SELECTED EXCERPT: Begin

The most defining moments in America, as ranked by each generation

By Michael J. Coren

Historic events come to define our national identity. But do we all agree on what’s important?

Pew asked 2,025  Americans from each generation to name the 10 events in their lifetime with “the greatest impact” on the country. The answers reveal a world newly redefined by the rise of domestic and foreign terrorism, and the transformative role of technology and civil rights.

Everyone agreed on one thing. The attacks of Sept. 11, 2001, stood out as the most important event, cutting across age, race, and political party. Roughly three-quarters (76%) of all respondents included the terror attacks in their top 10, and the events of that day were seen as the most defining overall for each generation, even ranking ahead of World War II for the Silent Generation (born between 1901 and 1927). The next closest contender was Barack Obama’s election to the White House, which 40% of the public named as one of their top events. (It shared the top spot among the survey’s black respondents.)

SELECTED EXCERPT: End
RAW DATA: Begin

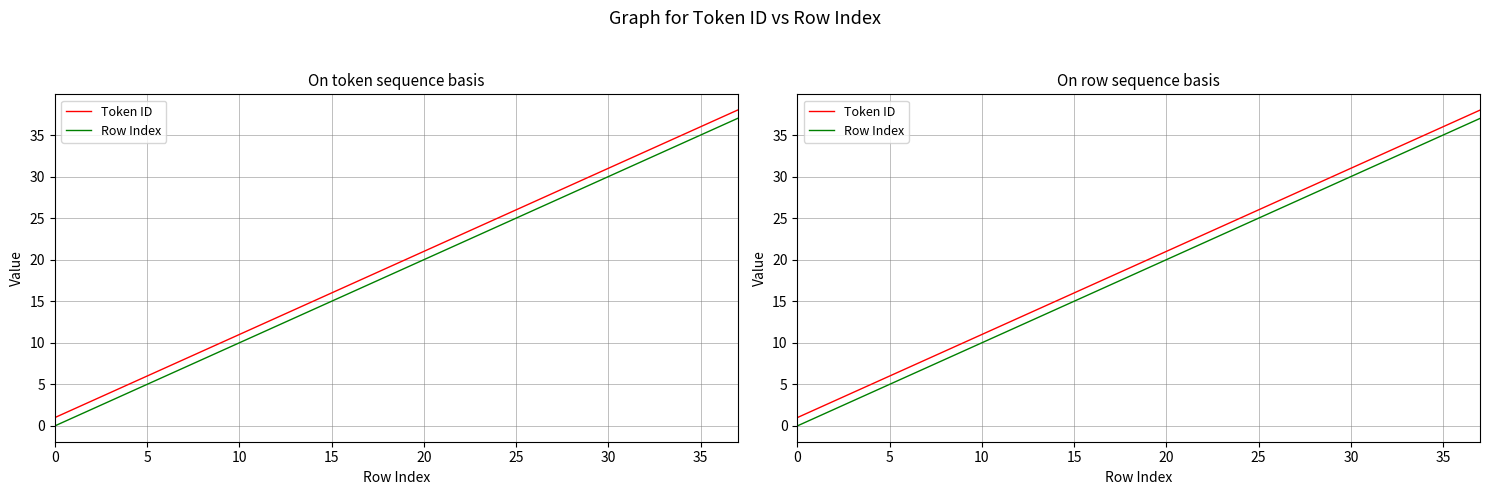

True or false: Row Index and Token ID intersect in this chart.

False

RAW DATA: End

* _QUESTIONS TO ANSWER_:
**a)** Using the article on defining moments, decide whether each statement agrees with it: (i) Pew put its question to 2,025 Americans; (ii) the Silent Generation ranked the Sept. 11 attacks behind World War II; (iii) roughly half of all respondents put the terror attacks in their top 10. Answer yes or no for each and quote the words that decide it.
**b)** Answer these questions from the article on defining moments:
(i) How many events were respondents asked to name?
(ii) Between which years was the Silent Generation born?
(iii) Among which respondents did Barack Obama's election share the top spot?
**c)** Write a continuation of the article on defining moments, starting after its final sentence.

* _RESPONSE LIST_:
**a)**
(i) Yes: "Pew asked 2,025  Americans from each generation"
(ii) No: "even ranking ahead of World War II for the Silent Generation"
(iii) No: "Roughly three-quarters (76%) of all respondents included the terror attacks in their top 10"

**b)**
(i) 10
(ii) Between 1901 and 1927
(iii) The survey's black respondents

**c)**
Selections were limited to events in each respondent’s lifetime. Younger generations’ rankings were dominated by school shootings, bombings, and wars in the Middle East (roughly half of the events). The brighter spots focused on digital technology, gay marriage, and Obama’s election. Baby Boomers and the Silent Generation picked the US civil rights movement, the end of the Cold War, the Vietnam war, and the assassinations of John F. Kennedy and Martin Luther King as the most impactful events in their lifetimes.

You can see all the responses below. The survey was conducted from June to July in 2016 in association with A+E Networks’ HISTORY.

Millennials (born between 1981 – 1998)

Historic event % ranking in top 10
Sept. 11 86%
Obama election 47%
Iraq/Afghanistan wars 24%
Gay marriage 19%
The tech revolution 18%
Orlando shooting 17%
Hurricane Katrina 11%
Columbine shooting 10%
Bin Laden 10%
Sandy Hook 7%
Boston Marathon bombing 7%
Great Recession 7%

GenX (1965 – 1980)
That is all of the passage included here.